Another adult patient was reported to experience a Bravo probe in the hypopharynx (6). Following deployment, repeat endoscopy failed to localize the Bravo probe within the esophagus or stomach. During withdrawal of the endoscope, the probe was identified within the left pyriform sinus of the hypopharynx. Because of the potential for Bravo probe displacement to the airway the patient was urgently evaluated by an interdisciplinary team (otolaryngology, pulmonary and anesthesia) to insure safe removal with foreign body removal forceps after endotracheal intubation. An otolaryngologist successfully retrieved the probe without complication.
These case reports involving adult patients share similarities with our pediatric patient. The first adult patient experienced respiratory distress with retching, cough, and desaturation. It is unclear if the authors suspected the probe was successfully deployed in the esophagus, dislodged, coughed up and then aspirated versus deployed directly into the airway. The second adult patient did not experience significant respiratory distress making it unlikely the Bravo probe was attached directly to the airway. It is also unclear as to whether the Bravo was dislodged using the endoscope, and there was no obvious reason for movement of the probe to the left pyriform sinus. In our case, the temporal relationship between placement and coughing made direct deployment to the airway most likely.
Ours is the first pediatric case of Bravo pH probe deployment in a bronchus, attached to the posterior wall. It was successfully and atraumatically retrieved from the patient’s airway using optical forceps. After careful review, we have implemented minor alterations in technique within our hospital. In the past, we performed EGD on children with general anesthesia with spontaneous ventilation via nasal cannula and a propofol infusion.

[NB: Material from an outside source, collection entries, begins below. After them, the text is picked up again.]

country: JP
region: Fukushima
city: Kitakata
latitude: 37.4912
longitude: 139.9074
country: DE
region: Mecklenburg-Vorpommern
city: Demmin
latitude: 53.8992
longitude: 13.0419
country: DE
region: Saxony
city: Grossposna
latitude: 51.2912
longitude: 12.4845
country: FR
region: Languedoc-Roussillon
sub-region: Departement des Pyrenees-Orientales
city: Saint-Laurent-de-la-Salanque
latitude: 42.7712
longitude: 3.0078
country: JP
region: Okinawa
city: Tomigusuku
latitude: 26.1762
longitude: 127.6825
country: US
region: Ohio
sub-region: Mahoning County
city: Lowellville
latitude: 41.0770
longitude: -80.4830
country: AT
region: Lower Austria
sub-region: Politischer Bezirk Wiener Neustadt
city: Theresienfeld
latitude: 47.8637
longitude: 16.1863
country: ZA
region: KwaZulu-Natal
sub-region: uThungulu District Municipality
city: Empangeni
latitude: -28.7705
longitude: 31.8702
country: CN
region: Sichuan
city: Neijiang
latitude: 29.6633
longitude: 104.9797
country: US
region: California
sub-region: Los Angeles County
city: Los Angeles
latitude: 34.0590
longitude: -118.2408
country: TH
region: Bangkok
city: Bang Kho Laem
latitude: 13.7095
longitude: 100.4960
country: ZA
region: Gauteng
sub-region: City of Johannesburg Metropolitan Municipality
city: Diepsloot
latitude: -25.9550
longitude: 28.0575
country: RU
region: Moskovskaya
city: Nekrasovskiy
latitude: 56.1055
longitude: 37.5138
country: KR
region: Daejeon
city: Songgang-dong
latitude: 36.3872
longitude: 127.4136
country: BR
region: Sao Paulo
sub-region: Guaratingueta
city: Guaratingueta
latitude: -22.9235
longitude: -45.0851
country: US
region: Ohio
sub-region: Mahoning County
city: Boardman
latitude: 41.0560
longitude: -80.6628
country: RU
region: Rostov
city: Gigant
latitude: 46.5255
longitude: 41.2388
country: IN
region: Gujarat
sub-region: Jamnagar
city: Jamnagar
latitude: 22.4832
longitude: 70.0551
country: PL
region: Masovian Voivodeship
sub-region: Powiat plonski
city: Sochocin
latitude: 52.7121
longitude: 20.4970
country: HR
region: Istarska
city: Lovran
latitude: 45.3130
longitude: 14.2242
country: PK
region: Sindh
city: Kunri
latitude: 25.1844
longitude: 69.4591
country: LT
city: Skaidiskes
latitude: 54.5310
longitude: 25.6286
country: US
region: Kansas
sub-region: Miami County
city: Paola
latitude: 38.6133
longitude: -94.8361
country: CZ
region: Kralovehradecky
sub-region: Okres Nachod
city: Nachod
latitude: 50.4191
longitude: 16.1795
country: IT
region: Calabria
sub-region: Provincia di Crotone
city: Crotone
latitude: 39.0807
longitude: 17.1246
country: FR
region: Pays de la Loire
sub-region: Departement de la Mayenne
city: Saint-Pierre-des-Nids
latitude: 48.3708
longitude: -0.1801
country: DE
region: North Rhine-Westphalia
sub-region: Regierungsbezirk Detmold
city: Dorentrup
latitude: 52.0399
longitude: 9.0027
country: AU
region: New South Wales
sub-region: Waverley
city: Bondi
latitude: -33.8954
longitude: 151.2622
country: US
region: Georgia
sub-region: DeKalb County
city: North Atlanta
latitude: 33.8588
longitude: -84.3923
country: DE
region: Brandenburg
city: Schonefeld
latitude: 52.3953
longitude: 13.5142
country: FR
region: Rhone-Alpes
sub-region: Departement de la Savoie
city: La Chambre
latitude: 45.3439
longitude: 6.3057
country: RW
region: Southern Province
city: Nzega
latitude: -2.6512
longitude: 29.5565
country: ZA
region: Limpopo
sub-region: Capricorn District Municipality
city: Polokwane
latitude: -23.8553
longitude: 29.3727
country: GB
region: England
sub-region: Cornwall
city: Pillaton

Now in patients scheduled for Bravo probe placement, the plan before patient sedation is for an interdisciplinary team (anesthesia and gastroenterology) to discuss the potential need for endotracheal intubation or laryngeal mask airway (LMA). Our practice preference leans toward endotracheal intubation when airway instrumentation is required to avoid repeated deflations of the LMA cuff to allow the esophagoscope and catheter to pass, which may temporarily inhibit ventilation.
Following endoscopy and measurement from the LES, the endoscope is removed. The Bravo delivery probe is then placed to the predetermined distance. However, before suction attachment, the endoscope is reintroduced into the hypopharynx to ensure the delivery system enters the cricopharyngeus. This ensures esophageal probe placement before deployment. We then confirm position of the probe after attachment with repeat endoscopy.
Written informed consent was obtained from the family on behalf of the pediatric patient to share case details, imaging and bronchoscopic findings.